Ukraine invasion: Russia accused of killing seven civilians in Lviv

Ukraine said a Russian missile attack killed seven people in Lviv on Monday (local time), the first civilian victims in the western city, and the commander of Ukrainian forces holding out in the devastated port city of Mariupol appealed to the pope for help.

Maksym Kozytskyy, the governor of Lviv which lies 60 km (40 miles) from the Polish border, said preliminary reports suggested there were four strikes, three on warehouses that were not in use by the military and another on a car service station.

"It was a barbaric strike at a service station, it's a completely civilian facility," he told a news conference.

Andriy Sadoviy, mayor of Lviv, said the youngest victim among the dead was aged 30. The blast also wounded 11 and shattered windows of a hotel housing Ukrainians evacuated from elsewhere in the country, he added. 

"Seven peaceful people had plans for life, but today their life stopped," the mayor said.

A man and a woman were killed in the northeastern Ukrainian city of Kharkiv on Monday when shells hit a playground near a residential building, the local prosecutor's office said in a post on Telegram messaging service.

Russia denies targeting civilians in what it calls a special operation to demilitarise Ukraine and eradicate what it calls dangerous nationalists.
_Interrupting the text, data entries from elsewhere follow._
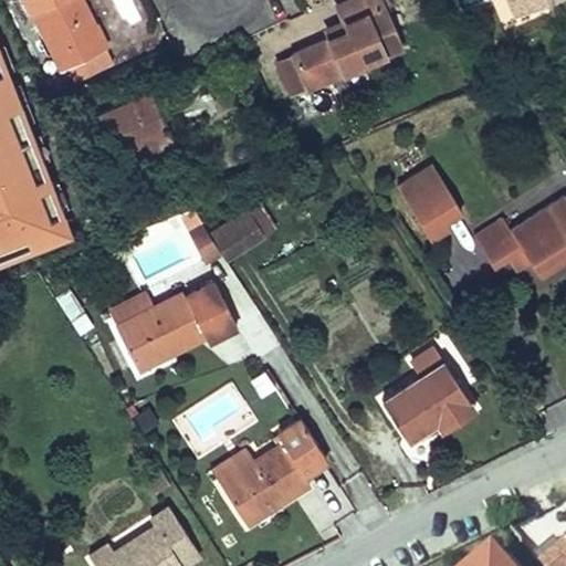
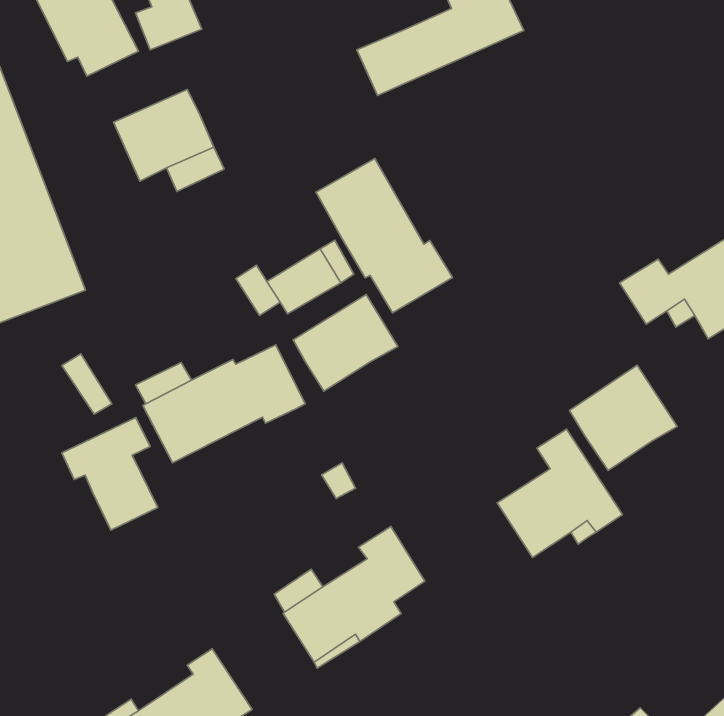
building: none -> [316,158,452,313]
building: [396,166,461,240] -> none
building: none -> [293,294,398,391]
building: none -> [570,365,677,471]
building: none -> [62,417,158,530]

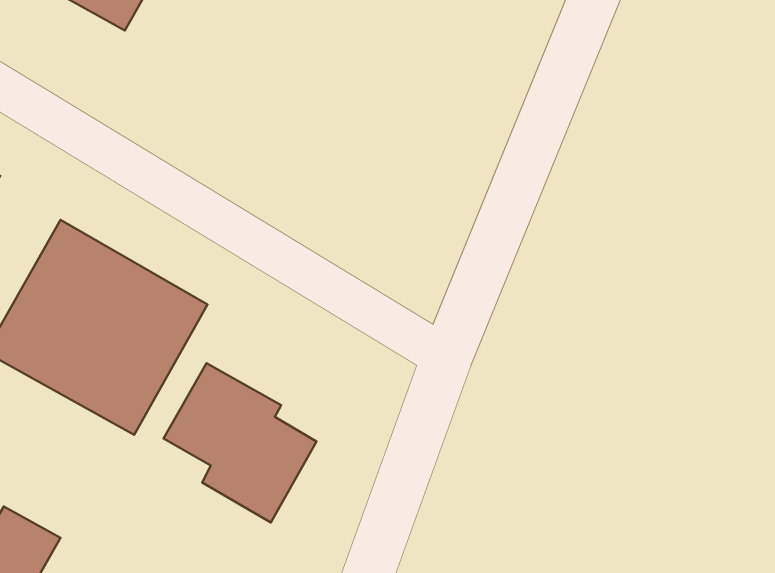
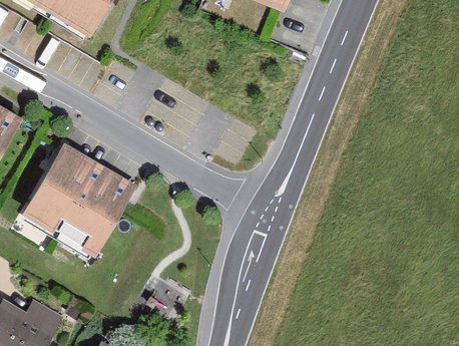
building: [164,363,316,523] -> none

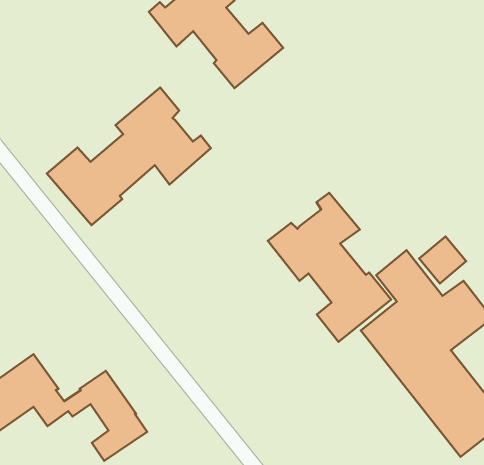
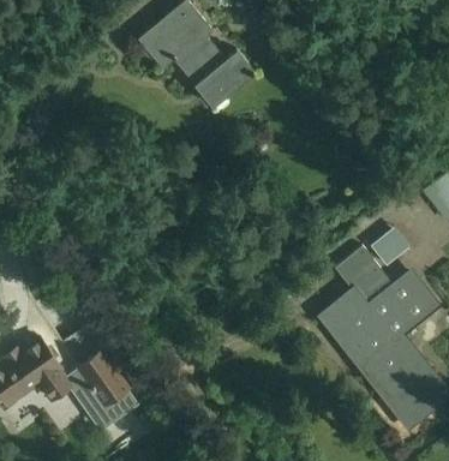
building: [47,88,211,225] -> none
building: [268,193,391,342] -> none

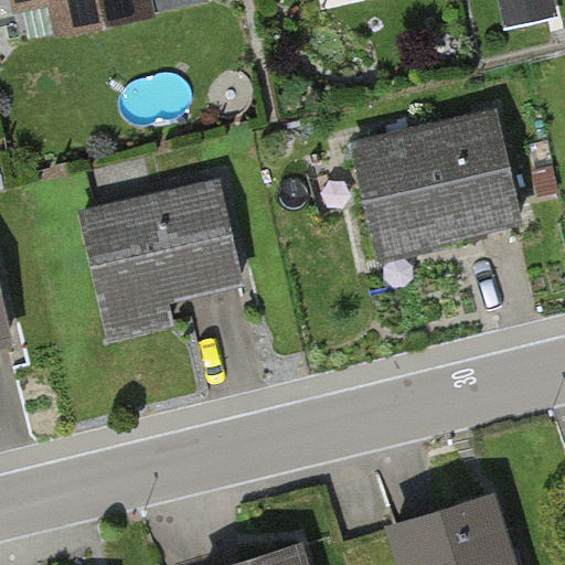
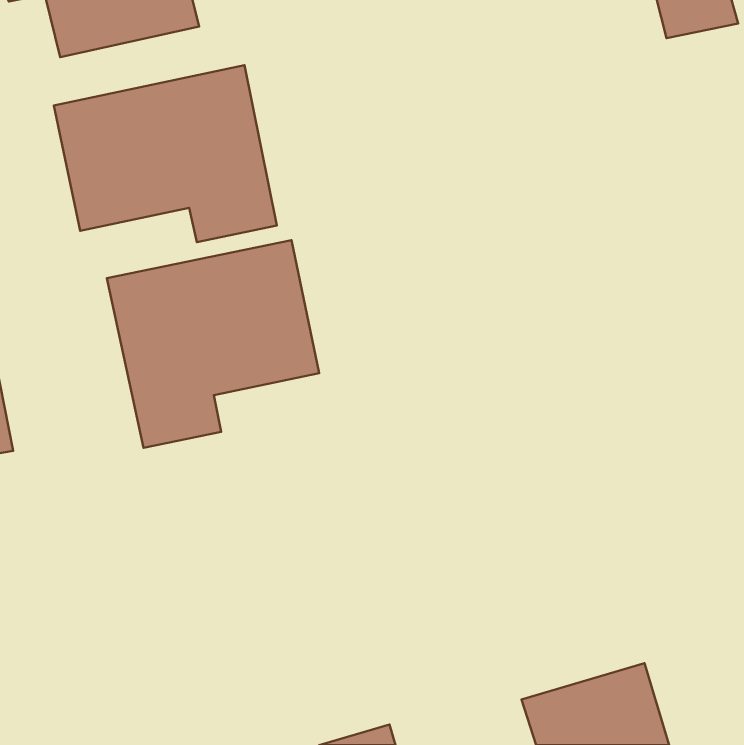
building: none -> [54,65,277,242]
building: [354,118,516,247] -> none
It rejects what Ukraine says is evidence of atrocities, saying Ukraine has staged them to undermine peace talks.

Western capitals and Kyiv accuse Russian President Vladimir Putin of unprovoked aggression.
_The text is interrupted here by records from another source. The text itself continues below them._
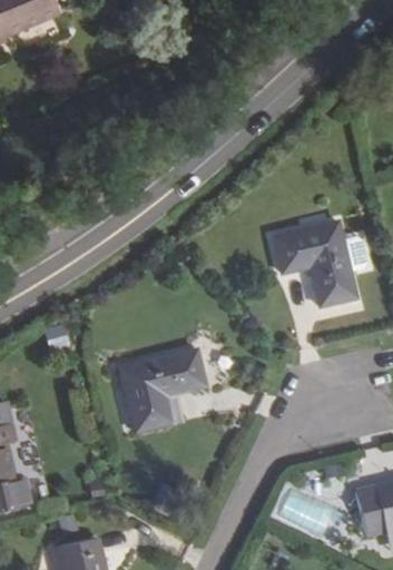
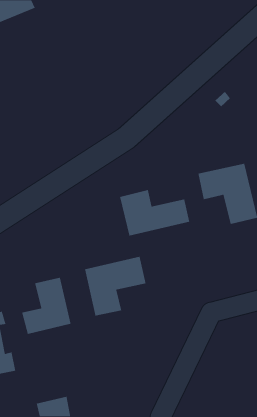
building: none -> [119,189,190,236]
building: none -> [21,277,72,335]

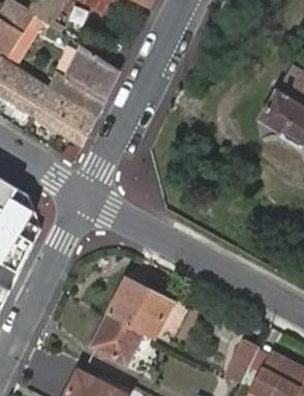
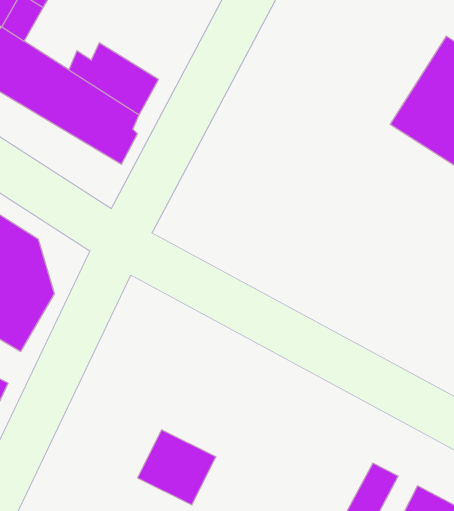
building: [66,45,116,91] -> none
building: [107,279,172,341] -> none

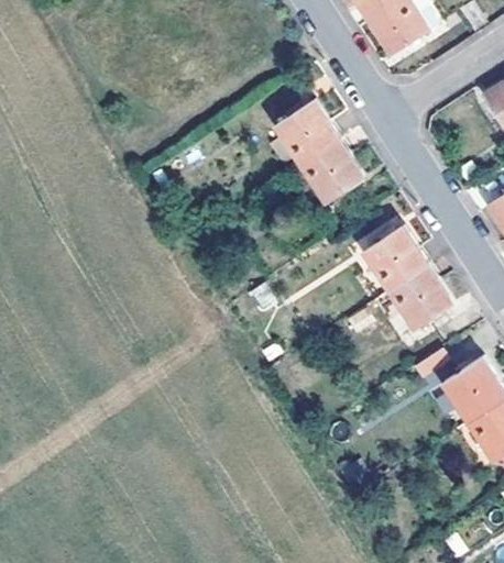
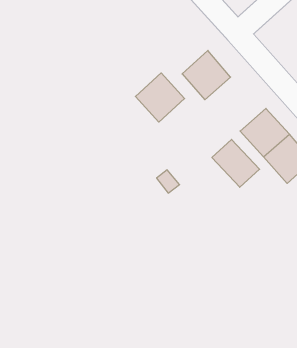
building: [275,100,339,164] -> [135,73,185,122]
building: none -> [212,139,260,187]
Russia's defence ministry said it had hit hundreds of military targets in Ukraine overnight. It said air-launched missiles had destroyed 16 military facilities in the Kharkiv, Zaporizhzhia, Donetsk and Dnipropetrovsk regions and in the port of Mykolayiv, which are locations in the south and east Ukraine.

It added that the Russian air force had launched strikes against 108 areas where Ukrainian forces were concentrated and Russian artillery struck 315 Ukrainian military targets. 

Driven back by Ukrainian resistance in the north, Moscow has refocused its ground offensive in the two eastern provinces known as the Donbas, while launching long-distance strikes at other targets, including the capital, Kyiv.

'HELL ON EARTH'

Russia is trying to take full control of the southeastern port city of Mariupol, which has been besieged for weeks and which would be a huge strategic prize, linking territory held by pro-Russian separatists in the east with the Crimea region that Moscow annexed in 2014.

Major Serhiy Volyna, commander of Ukraine's 36th marine brigade which is still fighting in Mariupol, appealed for help in a letter to Pope Francis, saying women and children were trapped among fighters in the city's steel works.

"This is what hell looks like on earth ... It’s time (for) help not just by prayers. Save our lives from satanic hands," the letter said, according to excerpts tweeted by Ukraine's ambassador to the Vatican.

Ukraine's defence ministry said on Monday that the situation in Mariupol was "extremely difficult" but the city was not under full control of Russian forces.

Ukraine called for Russia to facilitate a humanitarian corridor for evacuees from Mariupol and one from the steel plant that is the city's last significant area of Ukrainian resistance.

"We demand an urgent humanitarian corridor from the territory of the Azovstal plant for women, children and other civilians," Deputy Prime Minister Iryna Vereshchuk said on Telegram.

The Azovstal steelworks are one of Europe's biggest metallurgical plants, covering more than 11 sq km (4.25 sq miles) and overlooking the Sea of Azov. 

Video and audio footage showed explosions rumbling and smoke rising from the Azovstal steelworks, which contain myriad buildings, blast furnaces and rail tracks.

Two captured British men who fought with Ukrainian forces in Mariupol appeared on Russian state TV on Monday and asked to be exchanged for pro-Russian politician Viktor Medvedchuk who is being held by Ukrainian authorities.

It was unclear how freely the two men - Shaun Pinner and Aiden Aslin - were able to talk.

Medvedchuk, meanwhile, was shown in a video released by Ukraine's SBU intelligence service asking to be swapped for the defenders of Mariupol and citizens struggling to leave. It was also unclear how freely Medvedchuk was speaking. 

Taking Mariupol would unite Russian forces on two of the main axes of the invasion, and free them up to join an expected new offensive against the main Ukrainian force in the east.

The Office of the UN High Commissioner said on Monday that the civilian death toll from the war in Ukraine had surpassed 2,000, reaching 2,072 as of midnight on 17 April from the start of the Russian invasion on Feb. 24.

About 4 million Ukrainians have fled the country.